• TASK STATEMENT:
In the records below, find the line holding "left eye: (631, 239)" and the line holding "right front paw: (276, 171)". Set down both, with every line between them, exactly.

--*--

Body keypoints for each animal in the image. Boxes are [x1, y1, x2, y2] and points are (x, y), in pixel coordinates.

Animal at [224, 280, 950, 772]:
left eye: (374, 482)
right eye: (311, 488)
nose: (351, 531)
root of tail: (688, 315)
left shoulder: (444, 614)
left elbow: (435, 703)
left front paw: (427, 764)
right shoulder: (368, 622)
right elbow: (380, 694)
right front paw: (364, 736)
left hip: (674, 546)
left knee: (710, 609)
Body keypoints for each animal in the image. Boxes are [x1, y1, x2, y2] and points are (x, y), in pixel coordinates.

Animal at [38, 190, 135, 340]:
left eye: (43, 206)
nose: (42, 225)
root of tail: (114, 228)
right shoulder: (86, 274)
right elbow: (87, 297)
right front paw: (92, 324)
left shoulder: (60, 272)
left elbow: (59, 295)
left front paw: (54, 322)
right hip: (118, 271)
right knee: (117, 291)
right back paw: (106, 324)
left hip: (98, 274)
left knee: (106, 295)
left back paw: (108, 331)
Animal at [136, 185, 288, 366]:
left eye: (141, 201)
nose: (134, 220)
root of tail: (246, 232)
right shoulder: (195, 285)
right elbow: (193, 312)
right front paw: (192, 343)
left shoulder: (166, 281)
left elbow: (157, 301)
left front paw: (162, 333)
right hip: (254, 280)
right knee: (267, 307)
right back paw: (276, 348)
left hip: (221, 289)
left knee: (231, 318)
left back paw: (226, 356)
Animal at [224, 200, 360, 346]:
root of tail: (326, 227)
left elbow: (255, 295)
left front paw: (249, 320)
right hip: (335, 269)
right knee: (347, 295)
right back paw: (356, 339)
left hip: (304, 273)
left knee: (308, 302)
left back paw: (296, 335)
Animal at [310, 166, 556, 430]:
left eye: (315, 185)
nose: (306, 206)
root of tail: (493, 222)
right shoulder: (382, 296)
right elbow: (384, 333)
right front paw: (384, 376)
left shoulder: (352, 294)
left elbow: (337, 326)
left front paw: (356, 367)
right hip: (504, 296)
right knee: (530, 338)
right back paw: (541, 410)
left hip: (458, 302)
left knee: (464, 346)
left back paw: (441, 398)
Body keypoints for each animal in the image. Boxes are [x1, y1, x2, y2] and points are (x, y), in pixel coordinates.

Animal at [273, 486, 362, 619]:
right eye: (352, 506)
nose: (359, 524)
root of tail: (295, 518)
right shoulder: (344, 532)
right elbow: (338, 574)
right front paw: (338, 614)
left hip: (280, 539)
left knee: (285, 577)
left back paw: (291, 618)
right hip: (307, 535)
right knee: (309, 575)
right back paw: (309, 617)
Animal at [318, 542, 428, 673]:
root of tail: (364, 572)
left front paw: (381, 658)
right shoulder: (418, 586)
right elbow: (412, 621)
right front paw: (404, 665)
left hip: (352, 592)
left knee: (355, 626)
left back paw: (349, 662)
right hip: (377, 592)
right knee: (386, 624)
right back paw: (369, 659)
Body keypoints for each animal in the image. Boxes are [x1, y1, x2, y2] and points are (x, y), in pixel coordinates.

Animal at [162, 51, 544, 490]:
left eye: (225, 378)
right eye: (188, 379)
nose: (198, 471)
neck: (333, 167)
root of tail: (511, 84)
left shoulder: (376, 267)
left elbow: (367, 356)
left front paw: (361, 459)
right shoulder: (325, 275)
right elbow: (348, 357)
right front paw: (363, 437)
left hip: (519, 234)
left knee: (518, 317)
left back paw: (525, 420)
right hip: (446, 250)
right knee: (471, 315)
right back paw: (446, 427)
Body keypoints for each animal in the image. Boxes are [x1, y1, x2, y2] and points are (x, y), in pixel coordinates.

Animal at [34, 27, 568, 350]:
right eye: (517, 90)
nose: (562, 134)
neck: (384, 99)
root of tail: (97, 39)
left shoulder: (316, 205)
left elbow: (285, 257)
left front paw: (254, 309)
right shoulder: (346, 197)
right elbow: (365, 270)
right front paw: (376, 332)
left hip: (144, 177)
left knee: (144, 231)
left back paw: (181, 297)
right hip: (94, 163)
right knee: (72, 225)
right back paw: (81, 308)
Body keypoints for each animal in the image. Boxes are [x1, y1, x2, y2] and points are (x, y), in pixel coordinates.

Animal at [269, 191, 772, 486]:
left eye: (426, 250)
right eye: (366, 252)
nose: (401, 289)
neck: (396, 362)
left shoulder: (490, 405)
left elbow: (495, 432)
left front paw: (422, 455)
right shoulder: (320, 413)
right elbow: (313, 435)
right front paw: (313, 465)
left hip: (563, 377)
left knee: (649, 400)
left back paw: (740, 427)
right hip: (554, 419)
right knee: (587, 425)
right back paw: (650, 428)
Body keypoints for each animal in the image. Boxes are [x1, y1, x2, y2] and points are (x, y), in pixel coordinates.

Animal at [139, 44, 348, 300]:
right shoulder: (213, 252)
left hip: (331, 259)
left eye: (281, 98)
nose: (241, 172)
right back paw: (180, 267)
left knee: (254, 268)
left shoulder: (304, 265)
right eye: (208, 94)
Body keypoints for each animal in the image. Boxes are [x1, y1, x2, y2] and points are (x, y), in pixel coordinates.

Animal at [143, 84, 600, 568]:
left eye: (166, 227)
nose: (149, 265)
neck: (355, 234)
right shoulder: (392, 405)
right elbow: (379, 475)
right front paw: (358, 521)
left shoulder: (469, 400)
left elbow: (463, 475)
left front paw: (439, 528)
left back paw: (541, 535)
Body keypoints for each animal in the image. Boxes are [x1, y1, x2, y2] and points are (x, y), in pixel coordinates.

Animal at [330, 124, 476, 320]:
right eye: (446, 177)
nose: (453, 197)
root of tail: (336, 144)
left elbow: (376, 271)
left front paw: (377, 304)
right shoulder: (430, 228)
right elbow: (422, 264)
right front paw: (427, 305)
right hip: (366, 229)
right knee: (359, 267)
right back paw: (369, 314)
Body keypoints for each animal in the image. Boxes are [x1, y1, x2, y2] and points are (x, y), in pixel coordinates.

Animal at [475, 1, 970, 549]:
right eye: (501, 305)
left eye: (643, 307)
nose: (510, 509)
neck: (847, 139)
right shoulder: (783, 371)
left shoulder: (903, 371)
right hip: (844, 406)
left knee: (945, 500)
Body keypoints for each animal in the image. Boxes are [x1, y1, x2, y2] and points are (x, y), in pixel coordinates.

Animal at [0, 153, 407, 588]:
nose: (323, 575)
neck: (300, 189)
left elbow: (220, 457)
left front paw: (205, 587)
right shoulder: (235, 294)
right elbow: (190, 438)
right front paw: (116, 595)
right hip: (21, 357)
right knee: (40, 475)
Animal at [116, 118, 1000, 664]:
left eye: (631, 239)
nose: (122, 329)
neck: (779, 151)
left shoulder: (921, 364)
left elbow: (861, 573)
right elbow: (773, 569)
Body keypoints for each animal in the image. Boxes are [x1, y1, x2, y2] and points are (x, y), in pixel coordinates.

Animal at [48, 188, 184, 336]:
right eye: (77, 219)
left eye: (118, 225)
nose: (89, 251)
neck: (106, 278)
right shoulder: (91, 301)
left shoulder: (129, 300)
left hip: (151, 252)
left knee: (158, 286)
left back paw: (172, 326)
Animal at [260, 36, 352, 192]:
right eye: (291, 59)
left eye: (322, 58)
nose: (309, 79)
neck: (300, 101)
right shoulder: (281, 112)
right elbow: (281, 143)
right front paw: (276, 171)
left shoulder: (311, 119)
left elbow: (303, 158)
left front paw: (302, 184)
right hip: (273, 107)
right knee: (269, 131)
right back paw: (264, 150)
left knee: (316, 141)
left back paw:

--*--

• RESPONSE FOR THIS EXERCISE:
left eye: (631, 239)
nose: (122, 329)
neck: (779, 151)
left shoulder: (921, 364)
left elbow: (861, 573)
right elbow: (773, 569)
Body keypoints for each animal in the image. Boxes are [x1, y1, x2, y2] and points are (x, y), in pixel coordinates.

Animal at [48, 188, 184, 336]:
right eye: (77, 219)
left eye: (118, 225)
nose: (89, 251)
neck: (106, 278)
right shoulder: (91, 301)
left shoulder: (129, 300)
left hip: (151, 252)
left knee: (158, 286)
left back paw: (172, 326)
Animal at [260, 36, 352, 192]:
right eye: (291, 59)
left eye: (322, 58)
nose: (309, 79)
neck: (300, 101)
right shoulder: (281, 112)
right elbow: (281, 143)
right front paw: (276, 171)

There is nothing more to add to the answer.